By the term "circumferential" we mean that the at least one opening 101 has a development substantially parallel to the outlet mouth of the gases and orthogonal to the longitudinal development of the exhaust .

In other words, these openings 101 represent a sort of splits of the orthogonal section of the exhaust at a precise distance from the outlet mouth of the gases. In the detail of figure 10 the exhaust opening 103 is shaped so as to make a closed curved line comprising a first substantially vertical section 104 and parallel to the turboprop unit 34, a second curved outer section 106 opposite the first substantially vertical section 104 and two curved connecting sections 105 between the first and second section 104, 106.

In such an embodiment of exhaust opening 102 the at least one opening 101 is in the form of a circumferential slit of the outer section 102 that develops at least partially in the curvilinear connecting section 105.

Preferably, a series of openings 101 are provided in the form of parallel circumferential slits arranged at increasing distance from the outlet mouth of the gases in which at least the slit nearest to the exhaust opening 103 develops from the curvilinear connecting section 105 at least partially up to the first substantially vertical section 104.

Even more preferably, two series of openings 101 are provided facing each other on the two upper and lower curvilinear connecting sections 105.

The operation of the exhaust of the present invention will now be described.

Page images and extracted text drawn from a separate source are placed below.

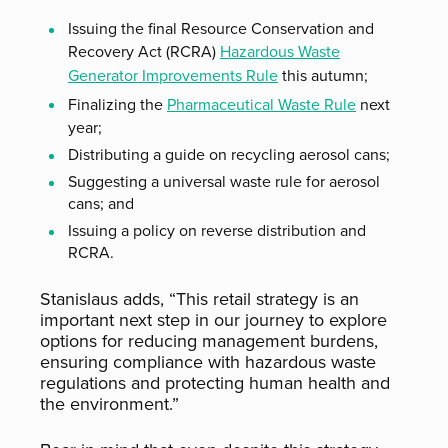
Issuing the final Resource Conservation and
Recovery Act (RCRA)
Hazardous Waste
Generator Improvements Rule
this autumn;
Finalizing the
Pharmaceutical Waste Rule
next
year;
Distributing a guide on recycling aerosol cans;
Suggesting a universal waste rule for aerosol
cans; and
Issuing a policy on reverse distribution and
RCRA.
Stanislaus adds, “This retail strategy is an
important next step in our journey to explore
options for reducing management burdens,
ensuring compliance with hazardous waste
regulations and protecting human health and
the environment.”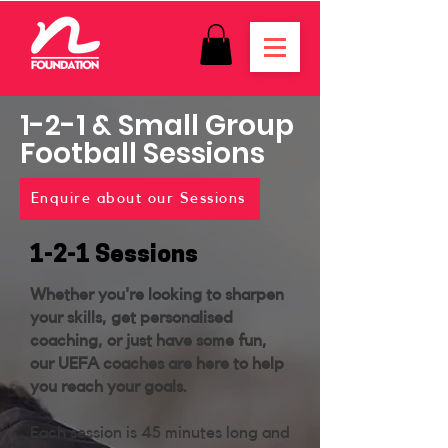
1-2-1 & Small Group
Football
Sessions
Enquire about our Sessions
1-2-1 Sessions
Whether you're looking to sharpen
your skills, get personalised
coaching, or just have some fun,
our UEFA coaches are here to help
you reach your goals.
Each session is 45 minutes long and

As shown in figure 5, from the openings 100 fresh and slow external air penetrates into the duct passed through by the hot gases at high speed.

The particular positioning of the openings as described above ensures a negative pressure gradient between outside and inside.

Such a pressure difference draws air from outside, necessarily occupying part of the inner volume of the exhaust .

Thus the effective area of the exhaust flow is reduced for the same exhaust opening, artificially creating a technical equivalent to a convergent geometry.

Moreover, the air introduced prevents the separation of the flow, generating a film of air between the walls and the hot exhaust flow.

This fact accelerates the flow close to the wall slowed down by the viscous effects of the limit layer, reducing the turbulence thereof.

Finally, these advantageous effects are shown in figures 6-9 where an exhaust without openings and an analogous one provided with the openings 100 are compared in terms of turbulence, speed and temperature. The table shown below indicates the advantages from a numerical point of view.

It has thus been seen that the invention achieves the purposes highlighted earlier.

In particular, the peculiar openings obtained on the exhausts on the one hand allow reducing the noise and on the other hand contribute to the thrust of the aircraft also under subsonic conditions with divergent exhaust pipes.

The present invention thus conceived can undergo numerous modifications and variants, all of which are covered by the same inventive concept; moreover, all of the details can be replaced by technically equivalent elements. In practice, the materials used, as well as their size, can be of any type according to the technical requirements.